Buy in the UK | Buy in Canada

Annie Capshaw and Eve DeCateur are as different as two women can be. Eve is a tall, beautiful blonde who has an innate grace and sense of self that gets her through most things with ease. Annie is short, dark-haired and called cute by all. She can and has burned the pot when trying to boil water and she can fall over her own feet easily. But the two have been best friends since forever and have stayed friends through many men and Annie's bad marriage that just ended.

Trying to get Annie through her blues, Eve signs them both up for ten days of cooking classes at the fancy shop Tres Bonne Cuisine. Annie isn't too thrilled with the idea of a cooking class but when she sees the teacher, a hunky Scotsman with a wonderful way of rolling his rrrs, she begins to come around. But no matter how much she tries, her dishes are still bad news, while Eve manages to create masterpieces with little effort.

When they need to go back to the class after hours to fetch a watch that Eve left behind, they come across a man lying in the alley. They had seen the same man fighting with a Romanian woman, Beyla, from their cooking class earlier that day. Eve goes to call for help and Annie hears the man say a few words with a deep foreign accent as he hands her a receipt from a restaurant. He then dies.

Unfortunately the cops that are put in charge of the case happen to be Eve's ex-boyfriend and his new girlfriend, who are insulting and won't listen to anything Eve and Annie say. That makes them angry enough to decide to investigate the crime themselves and to find the murderer to show that they are smarter than the cops. The thing is that both women have absolutely no background in solving crimes and aren't sure how to go about it.

They proceed to investigate by suspecting almost everyone in the class - especially Beyla and the owner of the restaurant. Earlier that day the girls had seen the secretive owner fighting with the now dead man. The friends don't know who to trust and who to watch out for. Before long they are completely over their heads as they stumble into dangerous situations and find even more danger and death.

This new series does its best to give the readers reasons to like it. The friends are likeable and they definitely care a great deal about each other. Unfortunately I found the two to be a bit too cartoonish. Annie is constantly falling over herself and making a mess where Eve seems to be total perfection no matter how little she tries. Because both seemed so over the top I couldn't feel a connection to either one and so couldn't really care about them.

Also, the class meets each night, skipping Sunday, and even though terrible things are happening and the threat of death seems to surround the class, everyone shows up to cook each night as if there's nothing wrong going on. If the people in the book don't feel that there is any danger, how are the readers supposed to feel any tension at all?
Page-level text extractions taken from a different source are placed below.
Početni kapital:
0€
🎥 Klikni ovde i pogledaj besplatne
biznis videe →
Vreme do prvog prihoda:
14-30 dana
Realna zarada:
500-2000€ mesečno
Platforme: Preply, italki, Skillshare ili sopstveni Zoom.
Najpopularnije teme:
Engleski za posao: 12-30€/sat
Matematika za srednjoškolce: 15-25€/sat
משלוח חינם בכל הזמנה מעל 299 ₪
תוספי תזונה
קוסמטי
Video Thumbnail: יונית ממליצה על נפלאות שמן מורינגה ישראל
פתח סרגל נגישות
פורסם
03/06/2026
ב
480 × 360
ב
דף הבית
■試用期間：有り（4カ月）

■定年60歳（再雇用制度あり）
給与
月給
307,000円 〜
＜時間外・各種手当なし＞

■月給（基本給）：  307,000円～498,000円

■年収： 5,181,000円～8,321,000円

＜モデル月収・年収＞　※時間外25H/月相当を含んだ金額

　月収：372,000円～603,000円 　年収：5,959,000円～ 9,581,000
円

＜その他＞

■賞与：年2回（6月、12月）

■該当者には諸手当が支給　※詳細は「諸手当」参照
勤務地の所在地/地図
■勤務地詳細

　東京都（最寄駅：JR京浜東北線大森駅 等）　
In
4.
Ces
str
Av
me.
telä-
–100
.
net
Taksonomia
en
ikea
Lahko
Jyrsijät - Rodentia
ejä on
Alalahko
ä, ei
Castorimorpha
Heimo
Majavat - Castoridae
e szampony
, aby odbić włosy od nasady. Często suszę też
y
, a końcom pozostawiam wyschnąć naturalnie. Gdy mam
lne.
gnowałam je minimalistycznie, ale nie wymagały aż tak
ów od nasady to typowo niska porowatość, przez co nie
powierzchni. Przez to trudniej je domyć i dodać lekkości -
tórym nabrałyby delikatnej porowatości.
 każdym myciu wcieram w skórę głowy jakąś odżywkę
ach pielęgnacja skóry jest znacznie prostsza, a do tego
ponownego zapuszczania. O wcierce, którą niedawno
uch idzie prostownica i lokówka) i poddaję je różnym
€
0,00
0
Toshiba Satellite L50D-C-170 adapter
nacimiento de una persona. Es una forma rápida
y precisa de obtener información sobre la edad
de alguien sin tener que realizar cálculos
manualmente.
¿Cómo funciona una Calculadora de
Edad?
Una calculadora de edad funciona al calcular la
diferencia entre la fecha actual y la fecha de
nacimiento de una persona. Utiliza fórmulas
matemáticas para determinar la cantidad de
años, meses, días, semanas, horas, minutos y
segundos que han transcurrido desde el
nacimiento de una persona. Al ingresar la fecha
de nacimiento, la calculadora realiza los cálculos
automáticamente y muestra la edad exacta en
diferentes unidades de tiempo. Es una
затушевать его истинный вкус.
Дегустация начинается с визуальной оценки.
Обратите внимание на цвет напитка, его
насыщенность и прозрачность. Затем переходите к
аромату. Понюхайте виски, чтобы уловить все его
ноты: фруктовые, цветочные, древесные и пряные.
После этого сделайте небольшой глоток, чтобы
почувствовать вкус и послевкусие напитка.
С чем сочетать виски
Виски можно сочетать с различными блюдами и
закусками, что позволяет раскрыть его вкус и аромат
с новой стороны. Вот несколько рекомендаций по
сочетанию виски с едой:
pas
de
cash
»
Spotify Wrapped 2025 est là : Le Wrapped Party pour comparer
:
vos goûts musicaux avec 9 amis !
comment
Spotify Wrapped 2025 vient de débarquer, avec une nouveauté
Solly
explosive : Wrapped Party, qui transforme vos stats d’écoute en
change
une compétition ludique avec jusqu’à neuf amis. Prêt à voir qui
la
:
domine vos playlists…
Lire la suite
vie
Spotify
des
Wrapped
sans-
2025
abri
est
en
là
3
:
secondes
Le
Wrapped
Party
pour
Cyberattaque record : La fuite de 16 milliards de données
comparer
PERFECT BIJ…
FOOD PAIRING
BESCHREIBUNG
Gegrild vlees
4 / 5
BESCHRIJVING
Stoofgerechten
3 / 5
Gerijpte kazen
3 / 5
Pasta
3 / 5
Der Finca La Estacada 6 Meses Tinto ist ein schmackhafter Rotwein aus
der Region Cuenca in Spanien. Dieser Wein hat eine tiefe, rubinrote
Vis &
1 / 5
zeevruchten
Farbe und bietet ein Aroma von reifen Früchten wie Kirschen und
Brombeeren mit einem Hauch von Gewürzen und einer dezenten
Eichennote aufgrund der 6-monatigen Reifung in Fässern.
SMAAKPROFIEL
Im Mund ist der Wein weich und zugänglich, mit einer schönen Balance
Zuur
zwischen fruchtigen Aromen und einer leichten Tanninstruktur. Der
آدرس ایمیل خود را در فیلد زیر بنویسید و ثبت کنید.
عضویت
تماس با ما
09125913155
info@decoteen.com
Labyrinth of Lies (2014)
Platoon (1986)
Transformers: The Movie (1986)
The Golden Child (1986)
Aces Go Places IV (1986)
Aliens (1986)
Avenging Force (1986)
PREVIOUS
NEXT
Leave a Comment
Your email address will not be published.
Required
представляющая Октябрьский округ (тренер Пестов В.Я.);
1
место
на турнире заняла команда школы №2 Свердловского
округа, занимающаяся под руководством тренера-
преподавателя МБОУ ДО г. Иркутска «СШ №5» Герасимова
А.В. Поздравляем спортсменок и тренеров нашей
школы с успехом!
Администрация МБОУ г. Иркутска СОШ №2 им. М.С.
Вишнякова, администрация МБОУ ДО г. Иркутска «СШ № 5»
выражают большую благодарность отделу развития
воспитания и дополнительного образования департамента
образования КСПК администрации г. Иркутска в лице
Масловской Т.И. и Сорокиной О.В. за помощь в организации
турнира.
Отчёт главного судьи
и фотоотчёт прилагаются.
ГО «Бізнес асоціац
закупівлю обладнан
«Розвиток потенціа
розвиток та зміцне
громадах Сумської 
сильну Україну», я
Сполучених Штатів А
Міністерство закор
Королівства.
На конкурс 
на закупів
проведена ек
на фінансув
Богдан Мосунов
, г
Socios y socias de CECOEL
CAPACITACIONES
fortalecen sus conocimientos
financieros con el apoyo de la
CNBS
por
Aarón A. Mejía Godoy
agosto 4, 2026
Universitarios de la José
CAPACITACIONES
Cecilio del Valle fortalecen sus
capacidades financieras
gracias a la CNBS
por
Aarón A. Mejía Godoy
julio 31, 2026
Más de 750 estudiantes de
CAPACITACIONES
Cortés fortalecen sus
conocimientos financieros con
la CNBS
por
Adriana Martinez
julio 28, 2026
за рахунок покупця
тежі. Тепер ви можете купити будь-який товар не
Many an amateur sleuthing partnership is made up of people with little background in investigation, but this couple not only don't have any background but also have no aptitude for getting to the truth of things either. Most of their work consists of asking everyone in sight questions, but since they both have no head for investigating and no talent for deduction, they wander around confused until, at the end, the guilty party actually has to confess in front of them.

A little light on the murder mystery portion of the story and a bit too cartoonish in the make-up of the friends, COOKING UP MURDER is a pleasant but not very satisfying book. I'm not so certain that I will have an urge to read any new installment in the series that might come along.